Freddie Mac’s highest-producing multifamily lender of 2012 was CBRE Capital Markets, the government-sponsored enterprise announced Feb. 4. Last year, the Houston-based lender transacted $6.2 billion in new multifamily volume with the GSE.
With the help of CBRE Capital Markets and its other top lenders and mortgage sellers, the GSE settled a record $28.8 billion in new multifamily volume last year, comprising 435,000 rental units and resulting in more than $21 billion in mortgage securitizations.
“These lenders are MVPs of multifamily finance, and we just won the Super Bowl by working well as a team” John Cannon, senior vice president of Freddie Mac Multifamily Production, Sales and Marketing, said in a news release. “Together, we had a record year in loan purchases, with new and repeat borrowers. The top six sellers nationwide accounted for 65 percent of our total settlement volume for 2012.”

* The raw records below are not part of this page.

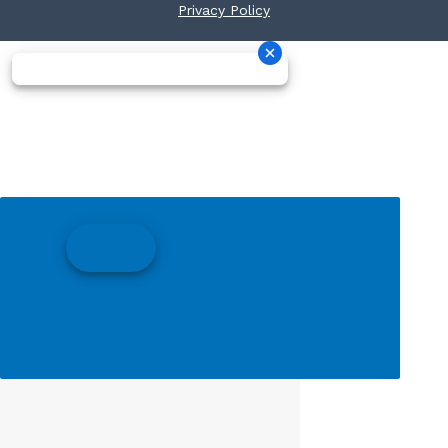
Privacy Policy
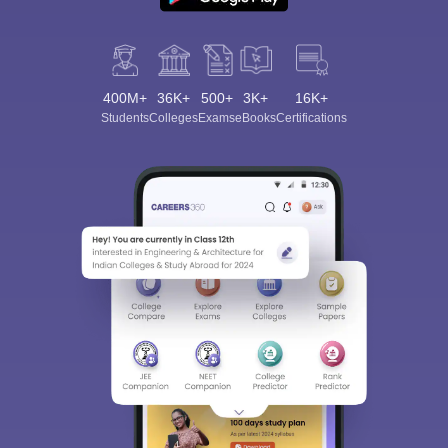
400M+
36K+
500+
3K+
16K+
Students
Colleges
Exams
eBooks
Certifications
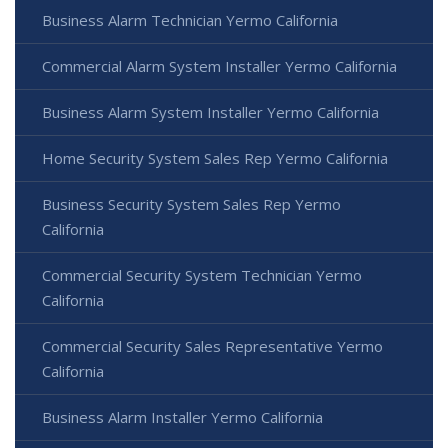
Business Alarm Technician Yermo California
Commercial Alarm System Installer Yermo California
Business Alarm System Installer Yermo California
Home Security System Sales Rep Yermo California
Business Security System Sales Rep Yermo
California
Commercial Security System Technician Yermo
California
Commercial Security Sales Representative Yermo
California
Business Alarm Installer Yermo California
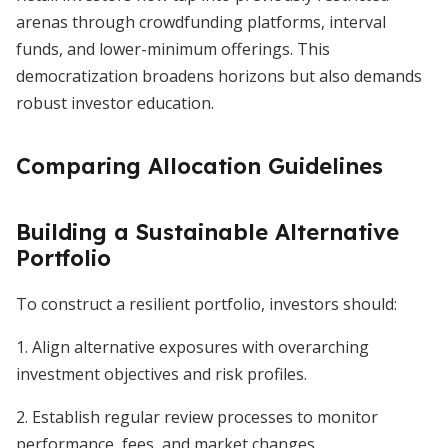
arenas through crowdfunding platforms, interval
funds, and lower-minimum offerings. This
democratization broadens horizons but also demands
robust investor education.
Comparing Allocation Guidelines
Building a Sustainable Alternative
Portfolio
To construct a resilient portfolio, investors should:
1. Align alternative exposures with overarching
investment objectives and risk profiles.
2. Establish regular review processes to monitor
performance, fees, and market changes.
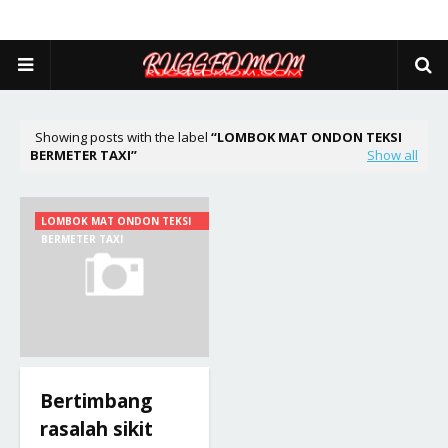
Showing posts with the label
LOMBOK MAT ONDON TEKSI
BERMETER TAXI
Show all
LOMBOK MAT ONDON TEKSI
BERMETER TAXI
Bertimbang
rasalah sikit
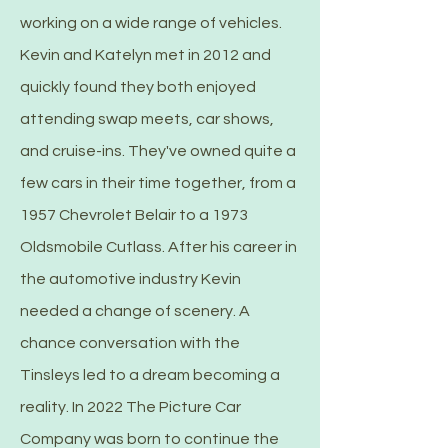
working on a wide range of vehicles.
Kevin and Katelyn met in 2012 and
quickly found they both enjoyed
attending swap meets, car shows,
and cruise-ins. They've owned quite a
few cars in their time together, from a
1957 Chevrolet Belair to a 1973
Oldsmobile Cutlass. After his career in
the automotive industry Kevin
needed a change of scenery. A
chance conversation with the
Tinsleys led to a dream becoming a
reality. In 2022 The Picture Car
Company was born to continue the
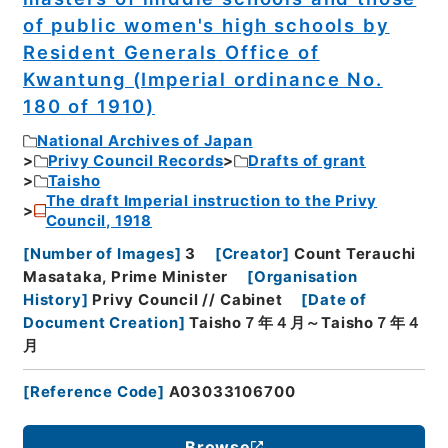
of public women's high schools by
Resident Generals Office of
Kwantung (Imperial ordinance No.
180 of 1910)
National Archives of Japan
Privy Council Records
Drafts of grant
Taisho
The draft Imperial instruction to the Privy
Council, 1918
[
Number of Images
]
3
[
Creator
]
Count Terauchi
Masataka, Prime Minister
[
Organisation
History
]
Privy Council // Cabinet
[
Date of
Document Creation
]
Taisho７年４月～Taisho７年４
月
[
Reference Code
]
A03033106700
Browse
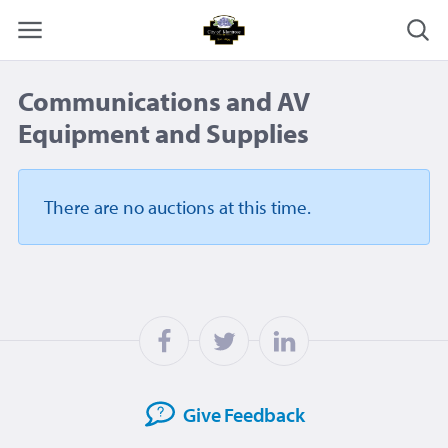
Communications and AV
Equipment and Supplies
There are no auctions
at this time.
Give
Feedback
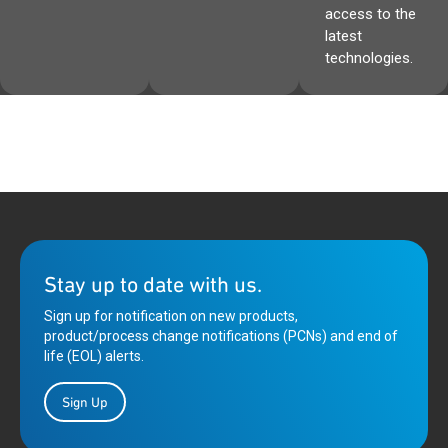
access to the
latest
technologies.
Stay up to date with us.
Sign up for notification on new products,
product/process change notifications (PCNs) and end of
life (EOL) alerts.
Sign Up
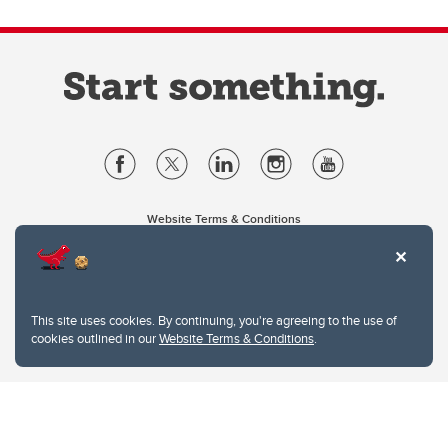
Website Terms & Conditions
Privacy Policy
Website feedback
University of Calgary
2500 University Drive NW
This site uses cookies. By continuing, you're agreeing to the use of
Calgary Alberta
T2N 1N4
cookies outlined in our
Website Terms & Conditions
.
CANADA
Copyright © 2026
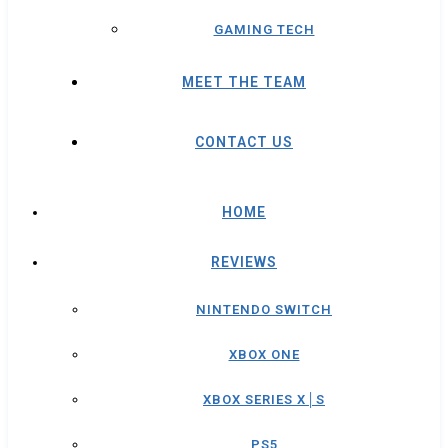
GAMING TECH
MEET THE TEAM
CONTACT US
HOME
REVIEWS
NINTENDO SWITCH
XBOX ONE
XBOX SERIES X│S
PS5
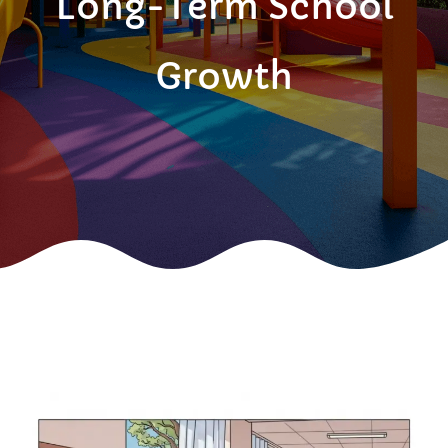
Long-Term School
Growth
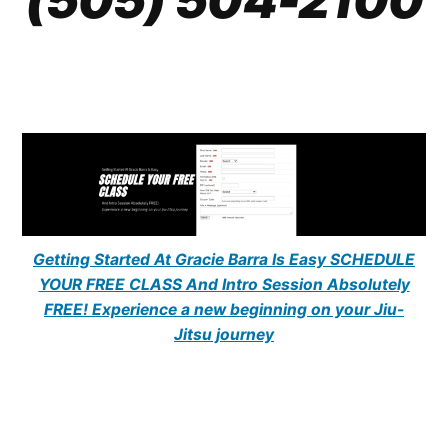
Getting Started At Gracie Barra Is Easy SCHEDULE
YOUR FREE CLASS And Intro Session Absolutely
FREE! Experience a new beginning on your Jiu-
Jitsu journey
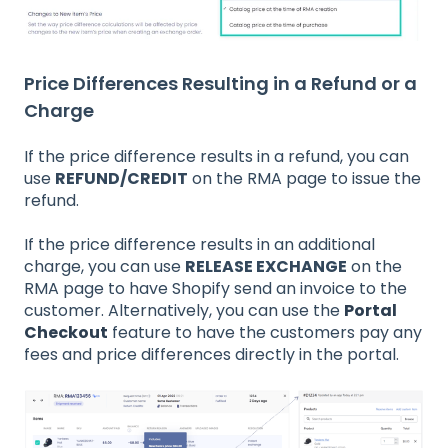
Price Differences Resulting in a Refund or a
Charge
If the price difference results in a refund, you can
use
REFUND/CREDIT
on the RMA page to issue the
refund.
If the price difference results in an additional
charge, you can use
RELEASE EXCHANGE
on the
RMA page to have Shopify send an invoice to the
customer. Alternatively, you can use the
Portal
Checkout
feature to have the customers pay any
fees and price differences directly in the portal.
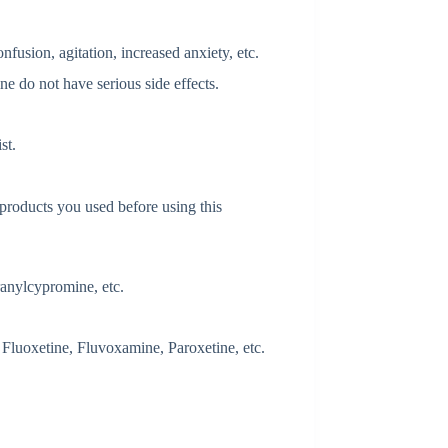
fusion, agitation, increased anxiety, etc.
ne do not have serious side effects.
st.
 products you used before using this
anylcypromine, etc.
 Fluoxetine, Fluvoxamine, Paroxetine, etc.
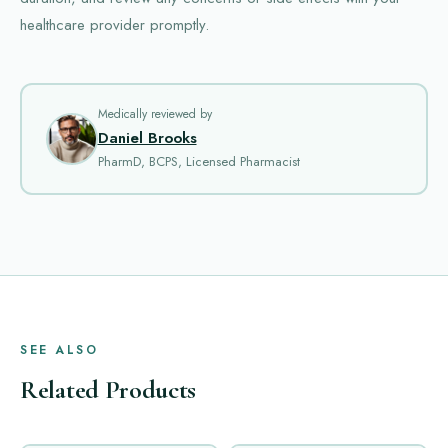
healthcare provider promptly.
Medically reviewed by
Daniel Brooks
PharmD, BCPS, Licensed Pharmacist
SEE ALSO
Related Products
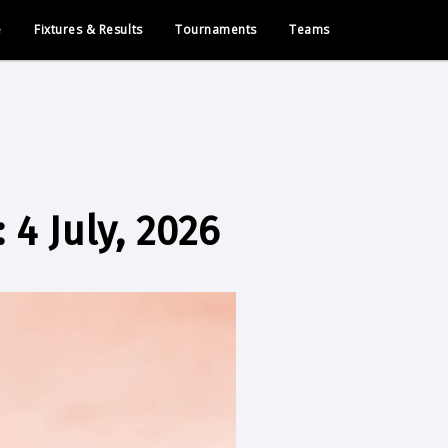
e
Fixtures & Results
Tournaments
Teams
4 July, 2026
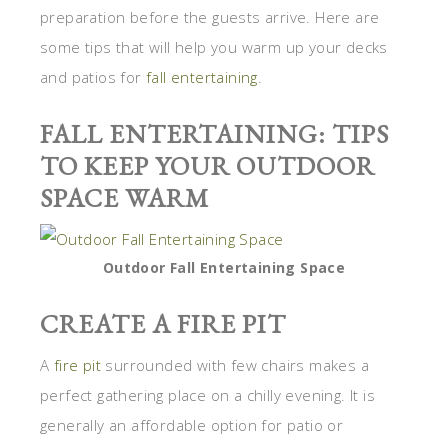
preparation before the guests arrive. Here are
some tips that will help you warm up your decks
and patios for
fall entertaining
.
FALL ENTERTAINING: TIPS
TO KEEP YOUR OUTDOOR
SPACE WARM
Outdoor Fall Entertaining Space
CREATE A FIRE PIT
A
fire pit
surrounded with few chairs makes a
perfect gathering place on a chilly evening. It is
generally an affordable option for patio or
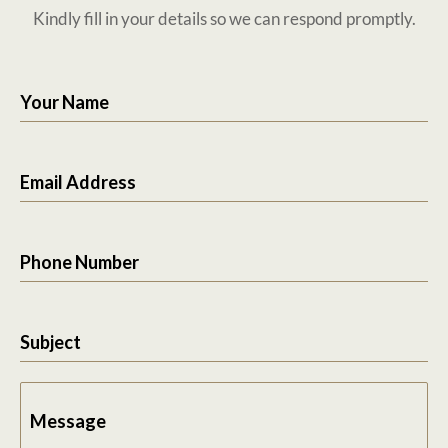
Kindly fill in your details so we can respond promptly.
Your Name
Email Address
Phone Number
Subject
Message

In addition to CBRE Capital Markets, other tops sellers nationwide by volume included Berkadia Commercial Mortgage ($3.6 billion), Holliday Fenoglio Fowler ($2.4 billion), Wells Fargo Multifamily Capital ($2.4 billion), Walker & Dunlop ($2.3 billion) and NorthMarq Capital ($1.9 billion).
The GSE reported that Beech Street Capital and HSBC Bank USA were the top firms for conventional structured transactions. Wells Fargo Multifamily Capital, Citibank and Oak Grove Commercial Mortgage were the top performers for targeted affordable housing transactions. Key Bank Real Estate Capital and Wells Fargo Multifamily Capital were the top performers for senior housing transactions.
Freddie Mac honored Beech Street Capital and Jones Lange LaSalle with the Partnership Award for outstanding collaboration, increased loan volume and commitment to working with Freddie Mac.